--- TEXTAUSZUG ---
::::::::::

Und wieder einmal heißt es neu anfangen. Längst ist der Krieg vorbei, doch in den Nachkriegswirren und der mühsamen Wiederaufbauzeit war keine Zeit für Gesang.
Doch im Jahr 1950 ist es endlich soweit, die Lyra soll wiedergeboren werden.
Vieles an Dokumenten aus dieser Zeit ist zum Glück erhalten, und so können wir heute noch von den zahlreichen Aktivitäten
der damaligen Zeit lesen.
Die Energie der Vorstandsmitglieder erscheint unerschöpflich, und so hat der Verein trotz (oder gerade wegen) aller Erschwernisse in dieser Zeit seine stärkste Phase.
Sogar einen Kinderchor wird es zeitweise geben, wir lesen von "Singenden Brezelbuben" und sogar die Frauen spielen erstmals eine aktive Rolle im Vereinsgeschehen.

::::::::::

--- VORLIEGENDES MATERIAL ---
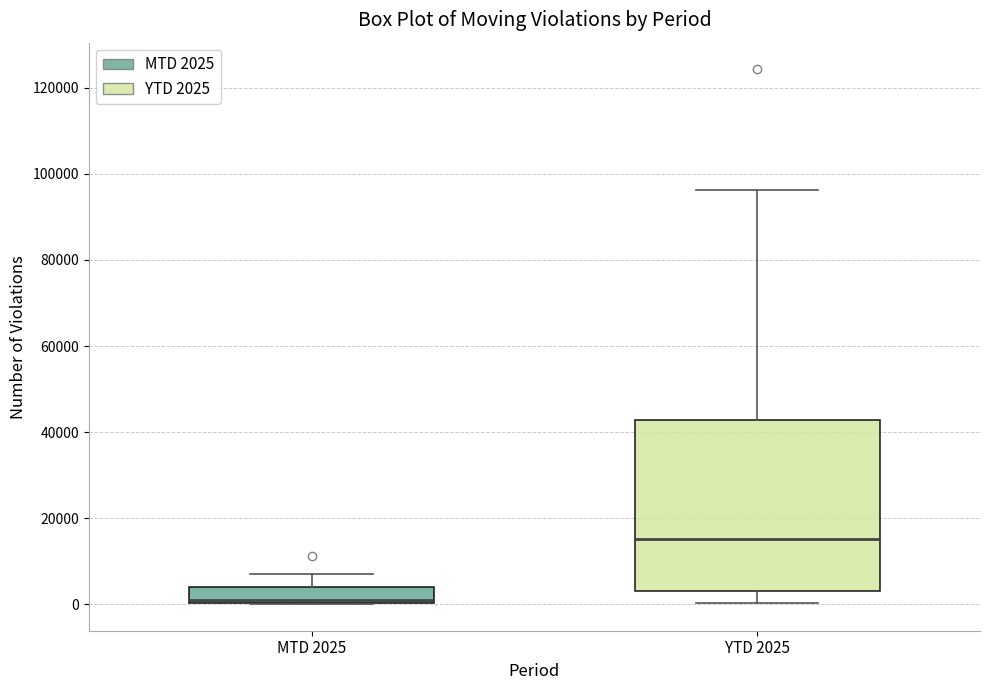

Which box has the lowest median line?

MTD 2025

::::::::::

--- ZU ERLEDIGENDE AUFGABE ---
Gib den Textauszug über die Wiedergeburt der Lyra im Jahr 1950 vollständig und unverändert wieder.

--- ERGEBNIS DER ÜBUNG ---
Und wieder einmal heißt es neu anfangen. Längst ist der Krieg vorbei, doch in den Nachkriegswirren und der mühsamen Wiederaufbauzeit war keine Zeit für Gesang.
Doch im Jahr 1950 ist es endlich soweit, die Lyra soll wiedergeboren werden.
Vieles an Dokumenten aus dieser Zeit ist zum Glück erhalten, und so können wir heute noch von den zahlreichen Aktivitäten
der damaligen Zeit lesen.
Die Energie der Vorstandsmitglieder erscheint unerschöpflich, und so hat der Verein trotz (oder gerade wegen) aller Erschwernisse in dieser Zeit seine stärkste Phase.
Sogar einen Kinderchor wird es zeitweise geben, wir lesen von "Singenden Brezelbuben" und sogar die Frauen spielen erstmals eine aktive Rolle im Vereinsgeschehen.